Afferrò saldamente l’enorme spada che, grazie alle sue braccia possenti, vibrava nell’aria come uno stiletto. Fece strage delle creature che gli venivano incontro. La lama tagliava, amputava e squartava quelle rivoltanti figure pallide e globulari, che tentavano di imbrigliarlo con i loro viscidi tentacoli.

Si fece strada nella carne dei suoi nemici, fino a raggiungere uno degli incensieri appesi al soffitto. Con uno sforzo sovrumano si issò a qualche braccio da terra, scalciando e tagliando con la spada le appendici tentacolari. Ormai Taharka non ragionava più. Era come un animale scatenato, ricoperto di brandelli biancastri ed icore.

In un impeto di furia, si dondolò sulla spessa catena di bronzo che sorreggeva l’incensiere. Il colpo di reni fu così potente da far ondeggiare la catena, dandogli lo slancio per lanciarsi sull’altare.

Come un felino balzò, lasciando la catena, che si staccò dal soffitto e cadde sulla massa informe di servitori di Zoth-Tammog. Il gigante atterrò accanto a Zoth, o quello che ne restava.

“Hai ragione stregone. Io non capisco di magia. Capisco soltanto il ferro!” disse il guerriero nero.

Alzò poi la spada sopra la testa, portando un colpo terribile con entrambe le braccia. La lama calò su Zoth, ed il suo marcescente corpo cedette. La testa venne staccata di netto, e la lama possente si conficcò nella spalla.

Taharka calciò via il corpo dalla lama. Raccolse poi la testa che ancora sghignazzava. La mostrò sprezzante al falso dio di pietra nera alle sue spalle.

“Ecco il vostro servo!” Gridò sprezzante Taharka, lanciando poi la testa nelle nere e gorgoglianti fauci.

Un ringhio ultraterreno scosse la stanza. L’idolo parve volersi staccare dalla pietra che la teneva imprigionata.

Il gigante nero si guardò intorno, cercando una via di fuga. Vide che i servitori si erano presto dileguati, alla vista del loro padrone morto.
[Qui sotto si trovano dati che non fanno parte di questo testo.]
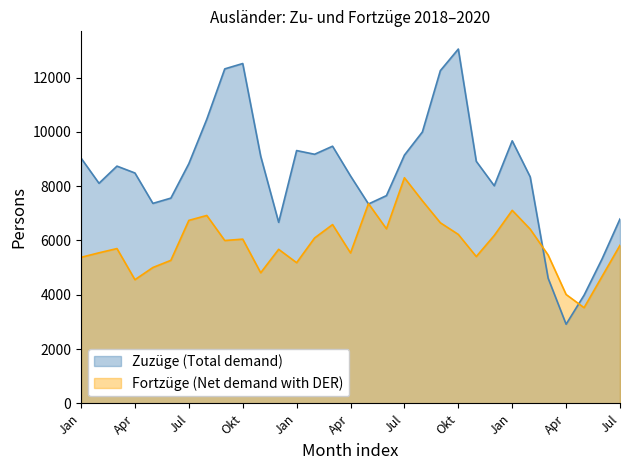

Does the chart display data point markers on the line(s)?

No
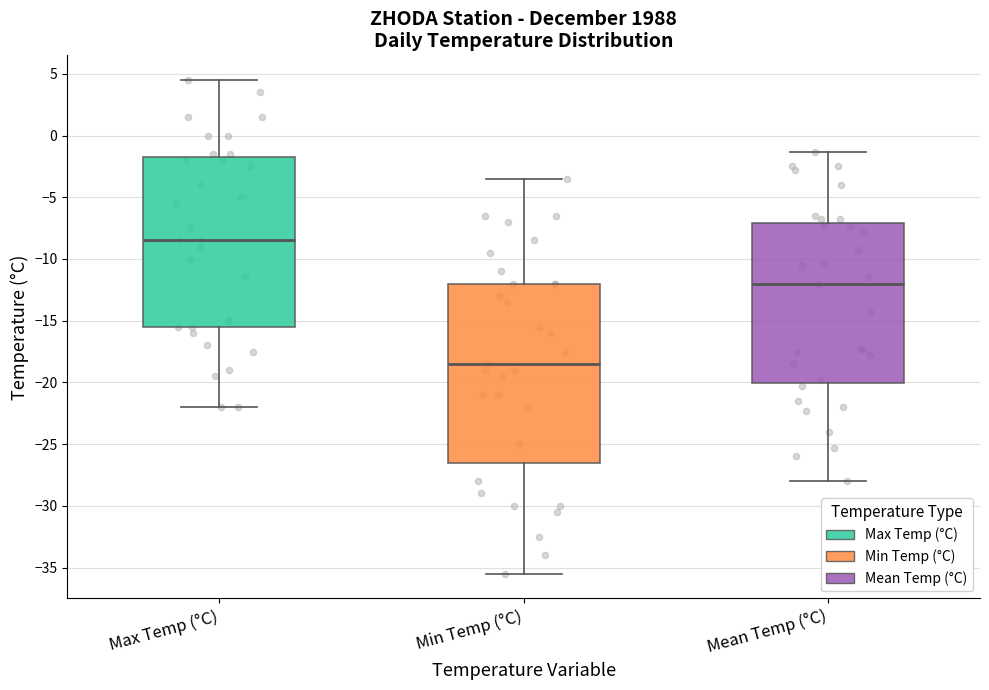

Reading left to right, read every box against the y-axis: the position of its median line, the range the box covers, and the ends of its whiskers. The values are not printed on the chart, so give them approximately, as read against the axis.

Max Temp (°C): median -8.5, box -15.5 to -1.5, whiskers -22.0 to 4.5
Min Temp (°C): median -18.5, box -26.5 to -12.0, whiskers -35.5 to -3.5
Mean Temp (°C): median -12.0, box -20.0 to -7.0, whiskers -28.0 to -1.5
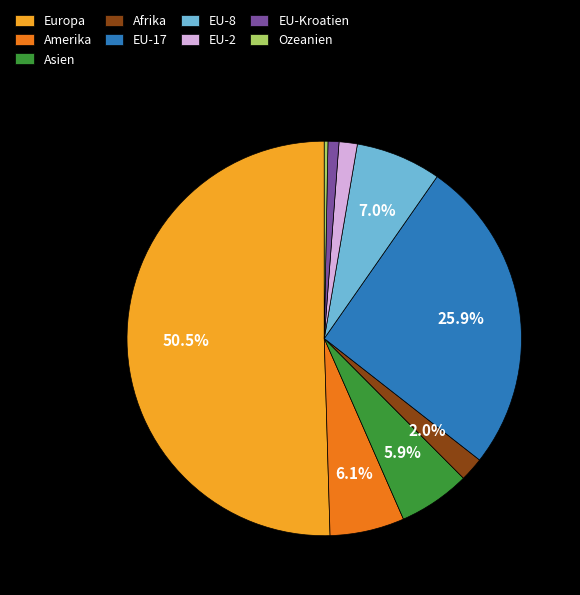

How many segments does this pie chart have?

9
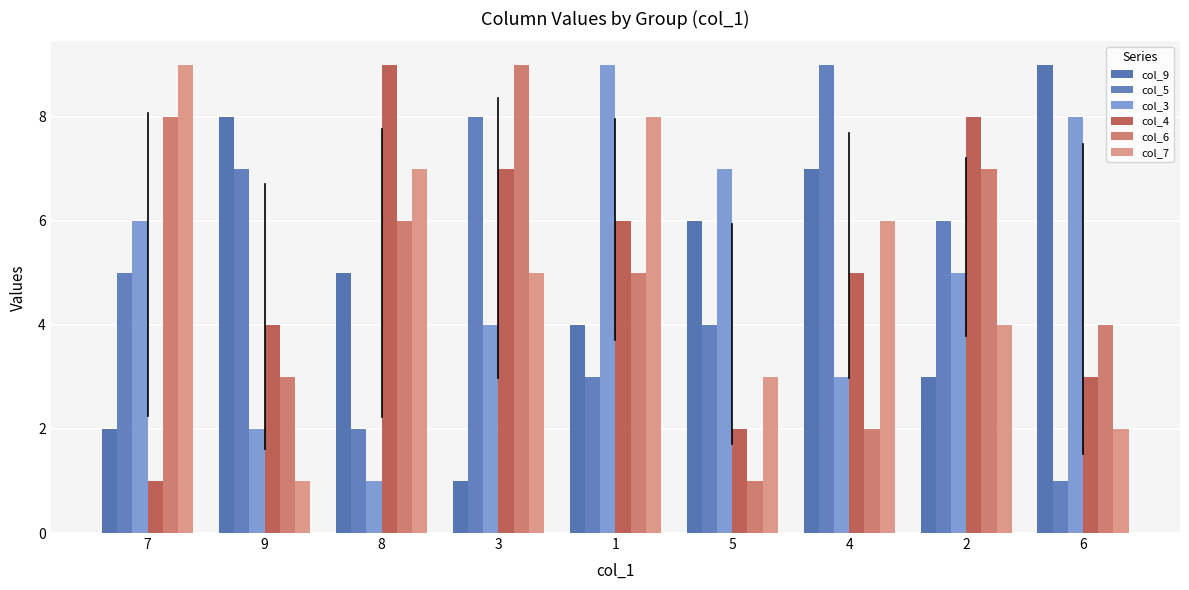

At which category does the chart reach its peak across all series?

6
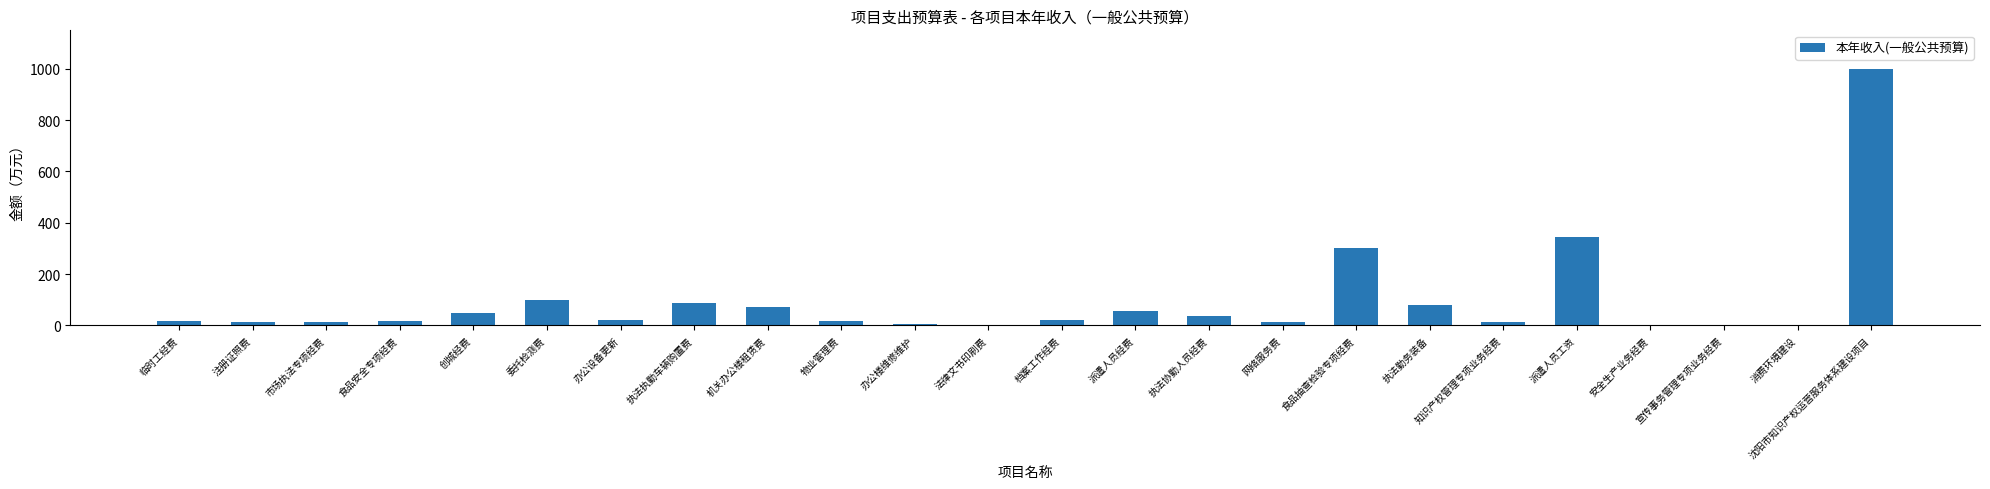

What is the sum of the values at 食品抽查检验专项经费 and 注册证照费?

311.6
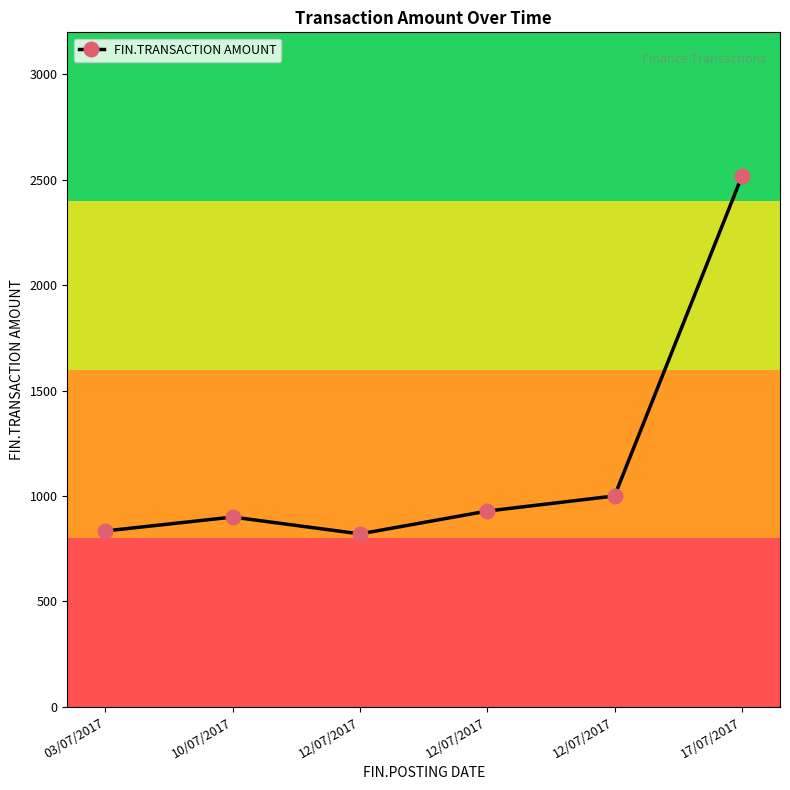

What is the value of the 2nd point from the left?

900.0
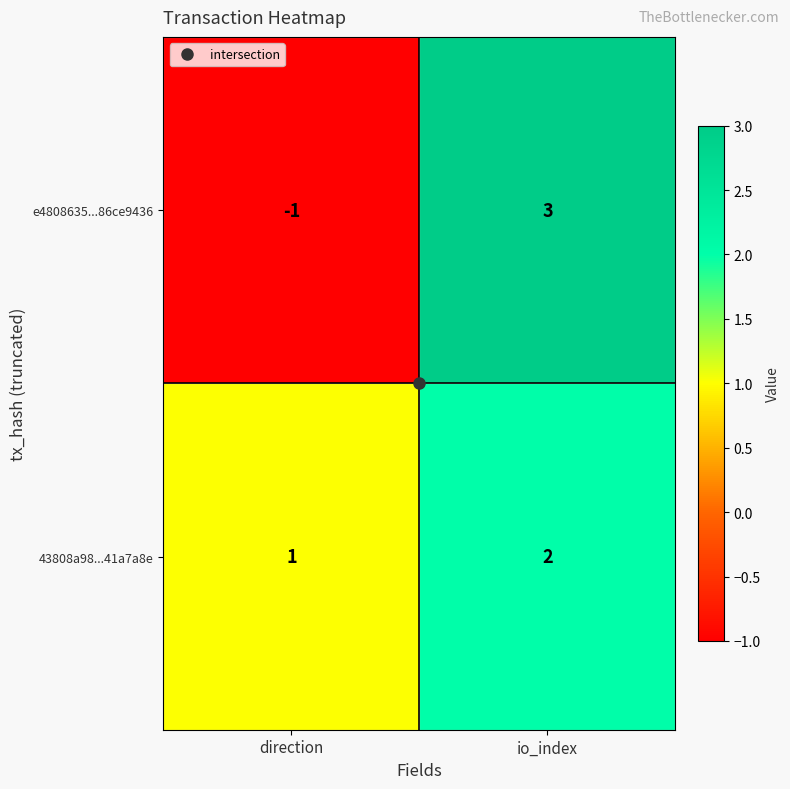

The 43808a98...41a7a8e series shows 3 at io_index. True or false?

False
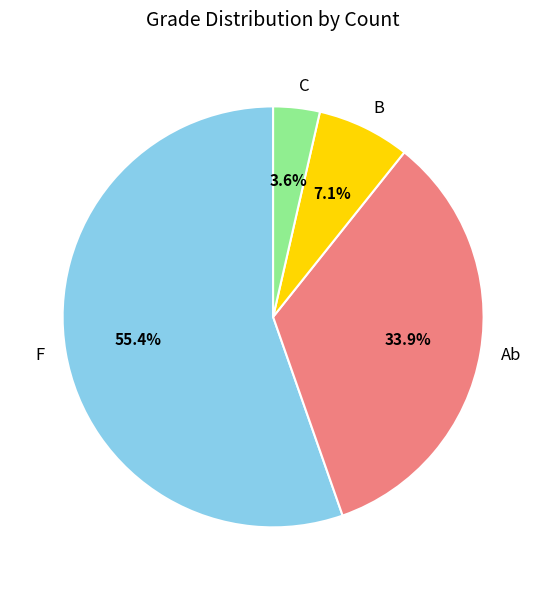

What percentage is the Ab slice, to the nearest percent?

34%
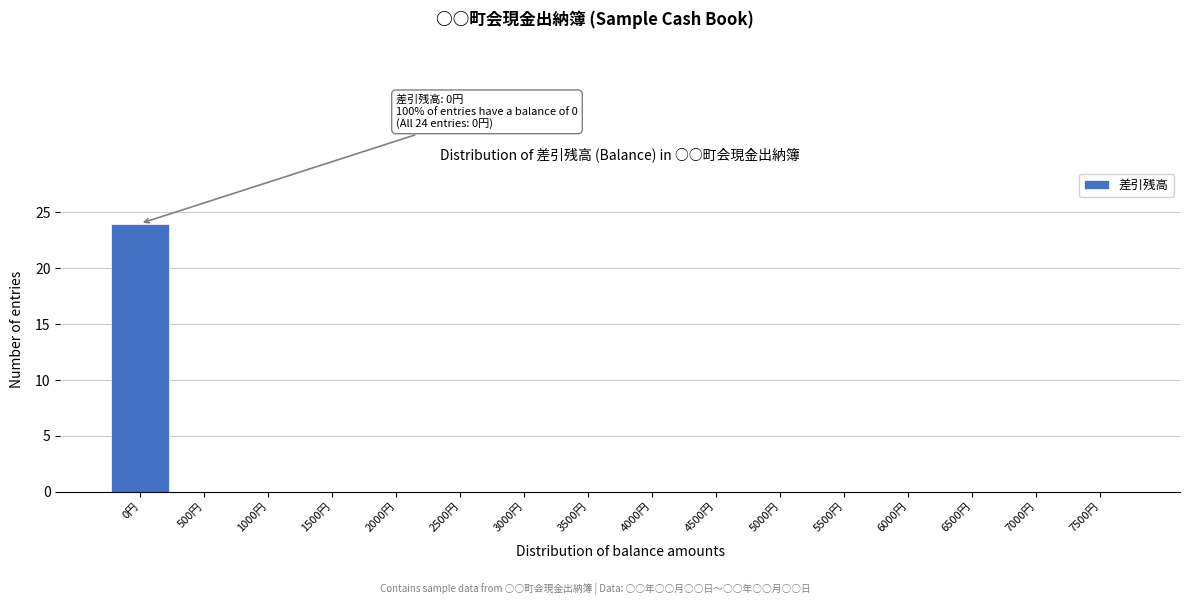

Reading left to right, what are all the values shown in this chart?

0円=24	500円=0	1000円=0	1500円=0	2000円=0	2500円=0	3000円=0	3500円=0	4000円=0	4500円=0	5000円=0	5500円=0	6000円=0	6500円=0	7000円=0	7500円=0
Balzò giù dall’altare con l’agilità di un ghepardo e corse più veloce che poté. I corridoi di fine marmo ed oro alle sue spalle si sgretolavano come terra secca, squassati dagli spasmi della nera creatura.
Taharka corse finché non vide il portone d’entrata e si lanciò fuori con un ennesimo balzo. Gli occhi ed i polmoni parevano in fiamme per i fumi nauseabondi e per la corsa.

Quando fu finalmente fuori non si voltò. Corse nel fitto della foresta, tagliandosi e pungendosi con spine e rami. Risalì la china da cui era disceso insieme a Wuenga, o qualunque cosa fosse.

Stremato, infine, si voltò. La terra stava inghiottendo il palazzo dorato e le quattro guardi di cobalto sembravano prendere vita. Si contorsero lentamente in  agonia, artigliando la terra, come un uomo che affonda nelle sabbie mobili.

Poi fu silenzio.

Là dove giganteggiava il palazzo d’oro, ora stava una distesa brulla ed irregolare di terra. Come se non vi fosse mai stato altro.

Il ventre del mondo aveva inghiottito quell’abominio, perpetrato nei secoli.

Taharka cadde sulla schiena, ansimando come un cane assetato, mentre la notte calava e le stelle facevano capolino guardandolo, impassibili, distanti e fredde.